Ia menatap langit-langit musala, lalu berkata pelan, “Aku ingin tahu, siapa santri pertama yang berani menggunakannya untuk dakwah. Dan ternyata, itu kamu.”
Air mata Alya jatuh. “Tapi, Yai… saya gagal menjaga niat itu.”
Kiai tersenyum, “Kadang, kegagalan justru cara Allah menyingkapkan makna ikhlas. Kau bukan kehilangan video, Alya. Kau sedang disucikan dari pujian.”

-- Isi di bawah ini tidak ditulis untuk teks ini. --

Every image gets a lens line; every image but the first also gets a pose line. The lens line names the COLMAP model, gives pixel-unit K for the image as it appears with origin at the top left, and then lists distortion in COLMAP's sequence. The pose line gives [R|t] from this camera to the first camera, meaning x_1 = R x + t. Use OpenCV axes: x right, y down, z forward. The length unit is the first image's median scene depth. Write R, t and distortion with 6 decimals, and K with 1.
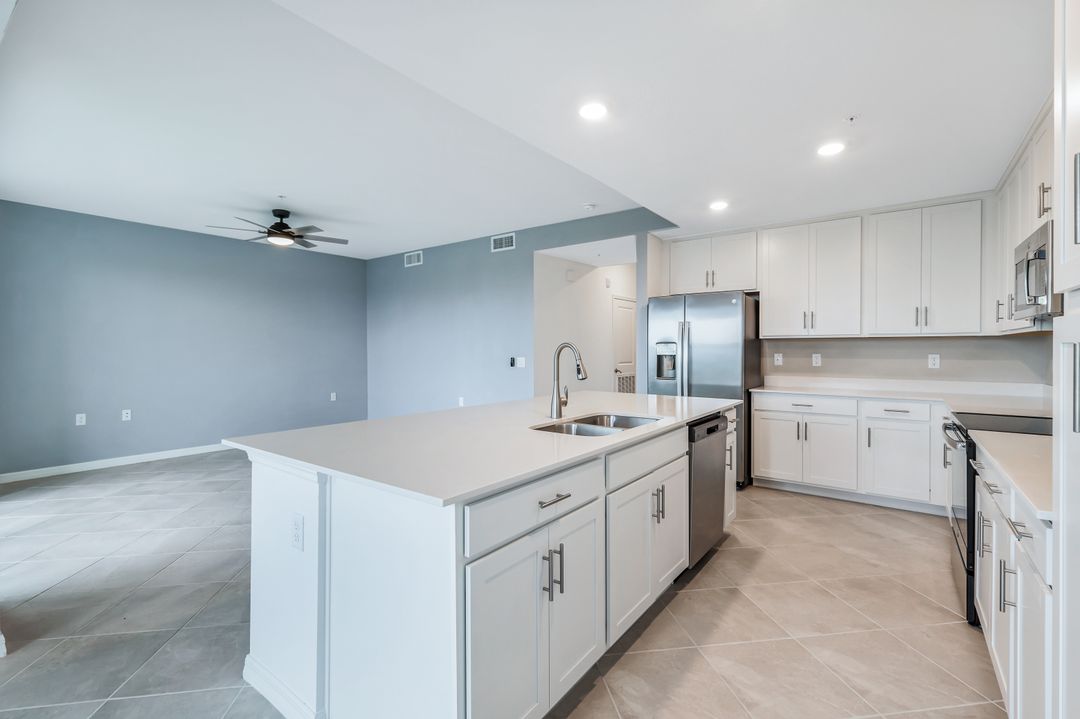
lens RADIAL K [[483.9, 0, 545.5], [0, 483.9, 354.7], [0, 0, 1]] dist [0.005637, -0.000019]
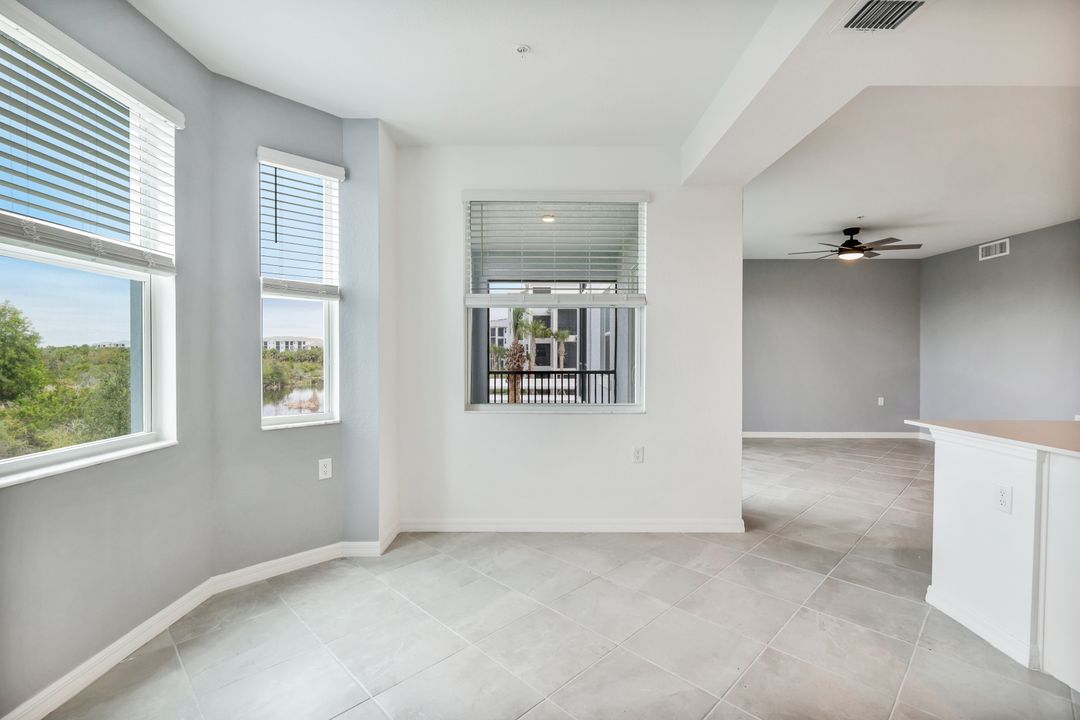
lens RADIAL K [[483.9, 0, 545.5], [0, 483.9, 355.2], [0, 0, 1]] dist [0.005637, -0.000019]
pose [[0.589030, 0.008264, -0.808069, -0.057921], [-0.014676, 0.999892, -0.000472, 0.003337], [0.807978, 0.012138, 0.589088, -0.218286]]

Malam turun. Pesantren kembali tenang. Di bawah sinar bulan, Alya membuka laptopnya sekali lagi. Layar menyala pelan, dan di situ muncul folder baru “Langit Pesantren-03.”
Ia membuka. Di dalamnya, hanya ada satu file video tanpa nama. Ia klik. Suara lembut mengalun: “Santri bukan tentang tempat kau menunduk, tapi tentang bagaimana kau menegakkan cahaya.”
Alya tertegun. Ia tak pernah merekam suara itu. Tapi suaranya terdengar seperti perpaduan antara dirinya, Faris, dan… suara Kiai.
Sejak malam itu, tak ada yang tahu siapa yang mengunggah video “Santri di Ruang Ketiga” yang muncul lagi di dunia maya—tanpa nama, tanpa wajah, hanya suara dan cahaya. Tapi setiap kali Hari Santri tiba, video itu kembali muncul, entah dari mana, dan ribuan orang merasa disentuh olehnya.
Beberapa santri bersumpah melihat bayangan berjubah putih di ruang gudang malam itu—meninggalkan aroma kayu cendana yang lembut. Alya hanya tersenyum. Ia tahu, sebagian rahasia pesantren memang tidak ditulis di kitab, tapi di langit.
Dan di halaman terakhir bukunya, ia menulis satu kalimat:
“Jika doa adalah cahaya, maka santri adalah lentera yang berjalan di antara dua dunia—dunia ilmu, dan dunia yang mencari makna ilmu itu.”